I am learning Haskell but having some difficulty understanding how exactly lazy ByteStrings work. Hackage says that "Lazy ByteStrings use a lazy list of strict chunks which makes it suitable for I/O streaming tasks". In contrast, a strict list is stored as one large array.
What are these "chunks" in lazy byteStrings? How does your compiler know just how large a chunk should be? Further, I understand that the idea behind a lazy list is that you don't have to store the entire thing, which thus allows for infinite lists and all of that. But how is this storage implemented?
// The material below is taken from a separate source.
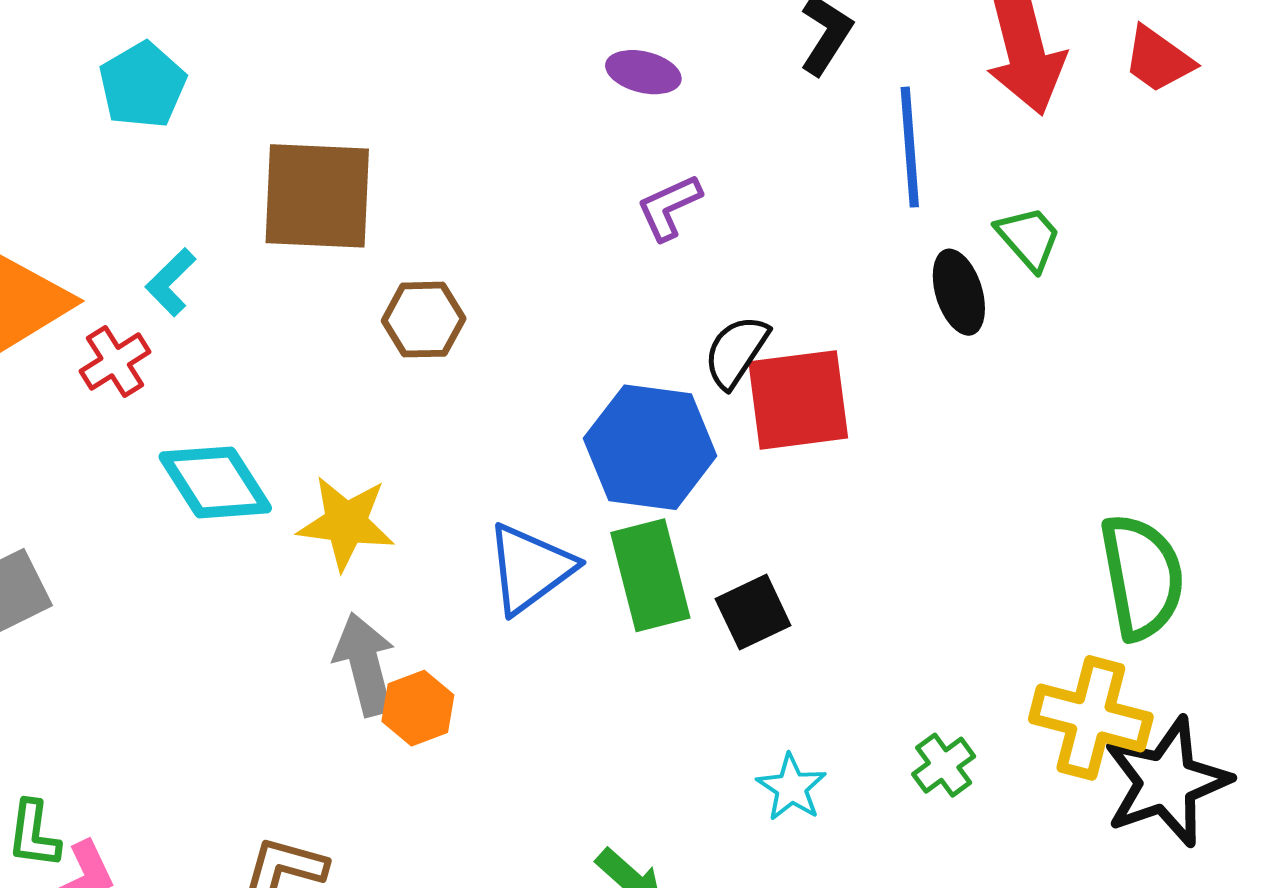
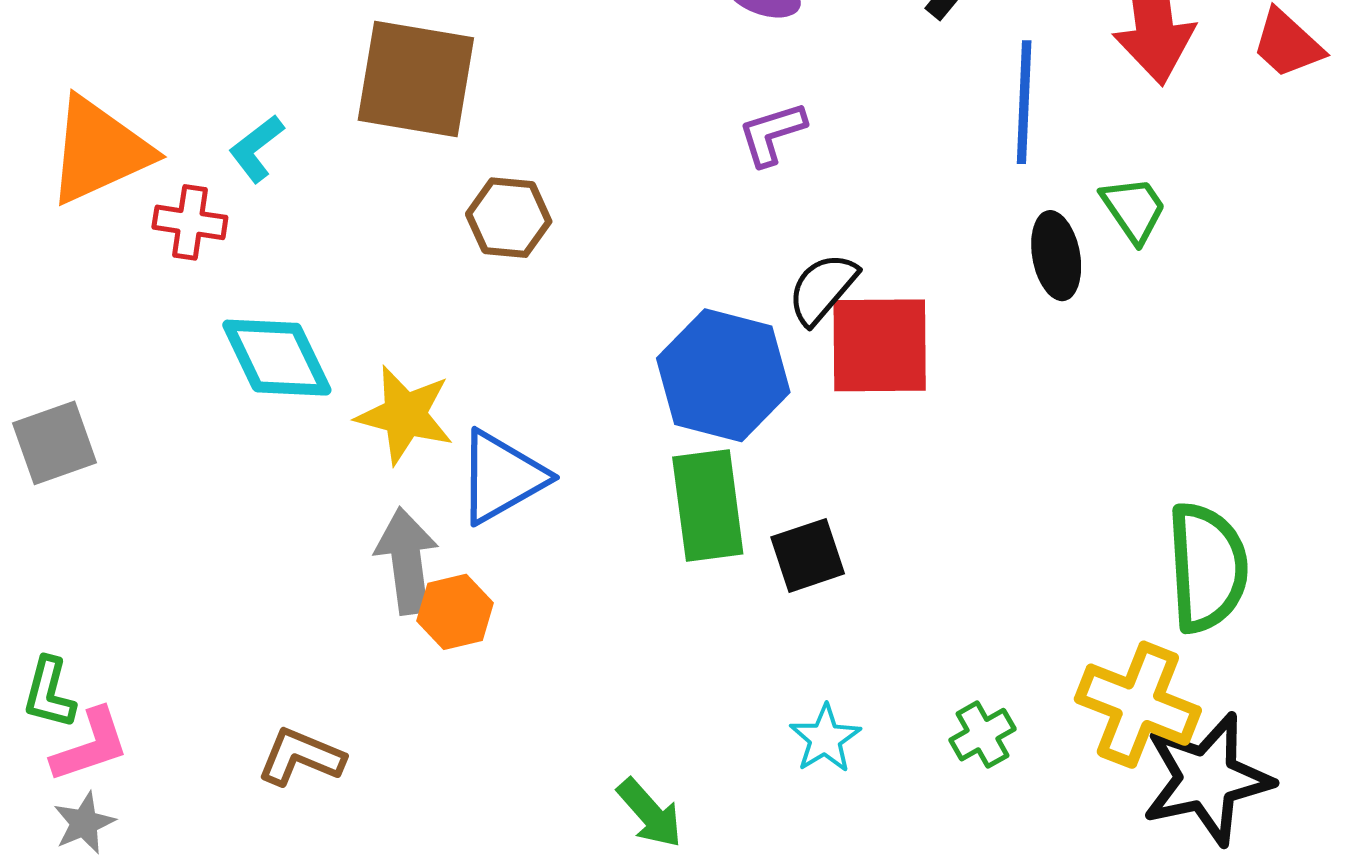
red cross: (115, 362) -> (190, 222), turned 34
blue triangle: (530, 568) -> (502, 477), moved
Does each chunk have a pointer to a next chunk?
Many thanks in advance for the help :)
You can find the definition of the lazy ByteString
here:
data ByteString = Empty | Chunk {-# UNPACK #-} !S.ByteString ByteString
deriving (Typeable)
so Chunk
is one data-constructor - the first part is a strict (!
) strict (S.
) ByteString
and then some more Chunks
or Empty
via the second recursive (lazy) ByteString
part.
Note that the second part does not have the (!)
there - so this can be a GHC thunk (the lazy stuff in Haskell) that will only be forced when you need it (for example pattern-match on it).
That means a lazy ByteString
is either Empty
or you get a strict (you can think of this as already loaded if you want) part or chunk of the complete string with a lazy remaining/rest/tail ByteString
.
As about the size that depends on the code that is generating this lazy bytestring - the compiler does not come into this.
You can see this for hGetContents
:
hGetContents = hGetContentsN defaultChunkSize
where defaultChunkSize
is defined to be 32 * 1024 - 2 * sizeOf (undefined :: Int)
- so a bit less than 32kB
And yes the rest (snd. argument to Chunk
) can be seen as a pointer to the next Chunk
or Empty
(just like with a normal list).